For the love of sanity, please use the BCC button. It means "Blind Carbon Copy", but that's largely unimportant. What it does, is: When you use BCC, no recipient of the e-mail gets the e-mail address of any other recipient of the e-mail. You can use this to keep names secret, which will make everyone happier with you, and perhaps provide interesting adventures.
2: *leans up to Alys and whispers in her ear the appropriate line here* (In-jokes, not mocking)
3: I don't scuba dive. But I hear Eric in Elevators does!
no subject
on 2011-01-21 11:27 am (UTC)Oh, gods, yes Yes YES. i love you so much Sor ♥
...to inform me not to surface too quickly when I scuba dive, lest I be attacked by a gang of manta rays.
You probably already knew this, but the Real Reason to not surface too quickly when scuba diving is 'cause you'll get the Bends (aka oxygen bubbles in your blood) otherwise.
. o O (oooh, but manta rays)
no subject
on 2011-01-21 01:52 pm (UTC)But for the most part, having your email address known to individual strangers who mostly don't care about it, isn't a huge problem.
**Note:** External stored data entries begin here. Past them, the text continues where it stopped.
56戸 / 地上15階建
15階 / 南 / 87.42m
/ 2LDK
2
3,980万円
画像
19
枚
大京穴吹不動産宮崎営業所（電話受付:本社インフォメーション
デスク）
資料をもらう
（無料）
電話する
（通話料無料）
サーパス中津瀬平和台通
The really big reason why you should us BCC when sending something to a large number of people who have little connection to each other is not that.
It's that by doing so, you're effectively creating a new mailing list that nobody can unsubscribe from, and the larger the number of people, the greater the chance that *someone* will reply to all, and the greater the chance that someone else will eventually reply to all asking to be removed from the list, and those threads are hard to end.
no subject
on 2011-01-21 03:41 pm (UTC)no subject
on 2011-01-21 04:03 pm (UTC)no subject
on 2011-01-21 06:54 pm (UTC)my second cousin once removed, or however she is in fact actually related to me (our grandparents were siblings?) does this all the time - sending stuff to her entire address book. Because it was easier, I just set up a gmail filter to automatically delete anything that comes from her address that includes "fwd" in the subject line. :/
With my mom, I actually did yell at her a couple of times about it, and pointed her to Snopes, and even if she forgot about the website, she at least does not forward things to me anymore.